Gleich in diesen ersten Momenten von »EO« macht der polnische Altmeister Jerzy Skolimowski, 84, deutlich, dass von ihm in den nächsten 86 Minuten viel zu erwarten ist, nur kein konventionelles Kino. Sein erster Spielfilm in sieben Jahren stellt nun erstmals keinen Menschen in den Mittelpunkt, sondern einen Esel, durch dessen Perspektive er auf die Welt blickt. Damit gelingt es Skolimowski, sich noch mehr als in bisherigen Filmen von psychologisierenden Narrativen und Inszenierungsstrategien weitgehend zu lösen, auch die Dialoge sind auf ein Minimum reduziert. 

Eine Geschichte erzählt er dann doch, freilich als Martyrium. »EO« begleitet den Titelhelden auf seinem Leidensweg, weg vom polnischen Wanderzirkus, wo Kasandra die Einzige zu sein scheint, die sich um sein Wohl schert, Eo aber bald abtransportiert wird, als Tierschützer gegen nicht artgerechte Haltung protestieren. Die Odyssee führt den Esel bis nach Italien, auf der langen Reise trifft er auf Menschen, die ihm nichts Gutes wollen, er wird verkauft, muss Lasten ziehen oder als Maskottchen eines Fußballvereins dienen. Eo lässt es stoisch über sich ergehen, bis zum bitteren Ende.

Die Fabel ist so unverkennbar auch eine Hommage an »Au Hasard Balthasar«, Robert Bressons Meisterwerk über den Leidensweg eines Esels. Skolimowksi sah den Film im Erscheinungsjahr 1966, die Schlussszene sei das erste und einzige Mal gewesen, dass er im Kino geweint habe. Diese für ihn ungewöhnliche Emotionalität überträgt Skolimowski auf »EO«. 

Unberechenbar war Skolimowski schon immer seit seinen Anfängen in den 60er Jahren im sozialistischen Polen mit Filmen wie »Besondere Kennzeichen: keine« 1965 und der Liebeskomödie »Der Start«, für die er 1967 den Goldenen Bären in Berlin gewann. Er wechselte Produktionsländer und Genres, kehrte dem Kino lange ganz den Rücken. Im Alter scheint er noch weniger etwas beweisen zu müssen, 2010 etwa schickte er in »Essential Killing« Vincent Gallo als afghanischen Kriegsflüchtling durch endlos verschneite Wälder.
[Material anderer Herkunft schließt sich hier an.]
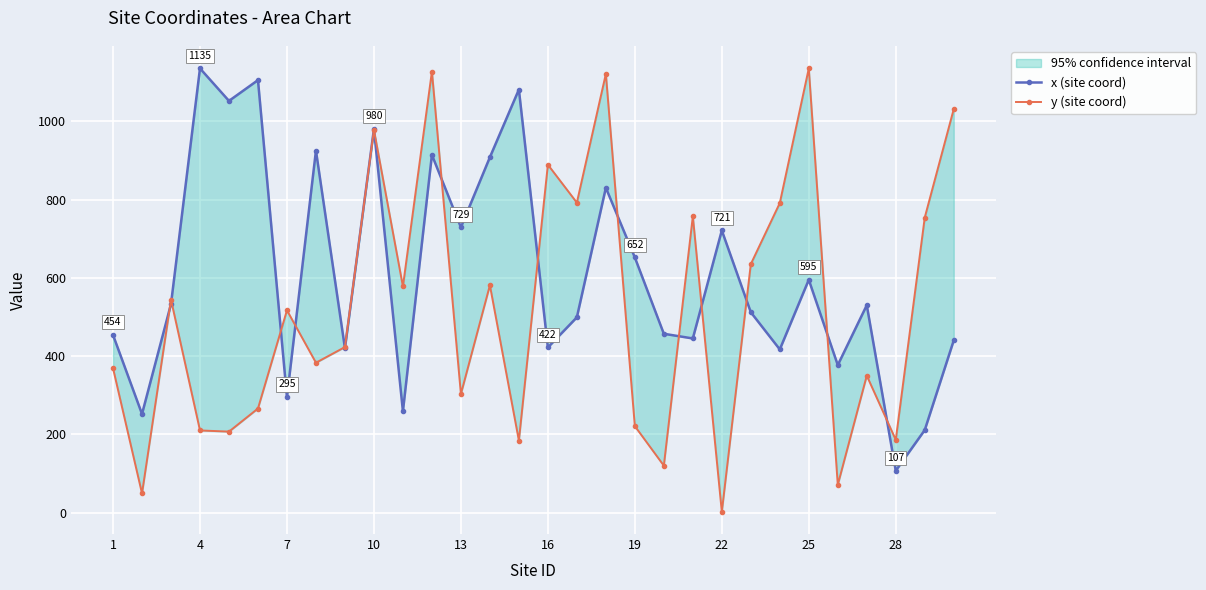

At how many categories does at least one series exceed 247?

29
Bei »EO« arbeitet er nun erneut mit seiner Ehefrau Ewa Piaskowska, die als Co-Autorin und Produzentin fungiert. Das Ergebnis ist visuell faszinierend und in seiner Empathie mit dem Tier gänzlich ungebrochen, ohne kitschig zu werden. Wie ein Fremdkörper wirken lediglich die Szenen mit Filmstar Isabelle Huppert, die in einer Nebenrolle als Gräfin in Italien auftritt. Doch selbst ihr gelingt es nicht, dem graupelzigen Hauptdarsteller die Schau zu stehlen.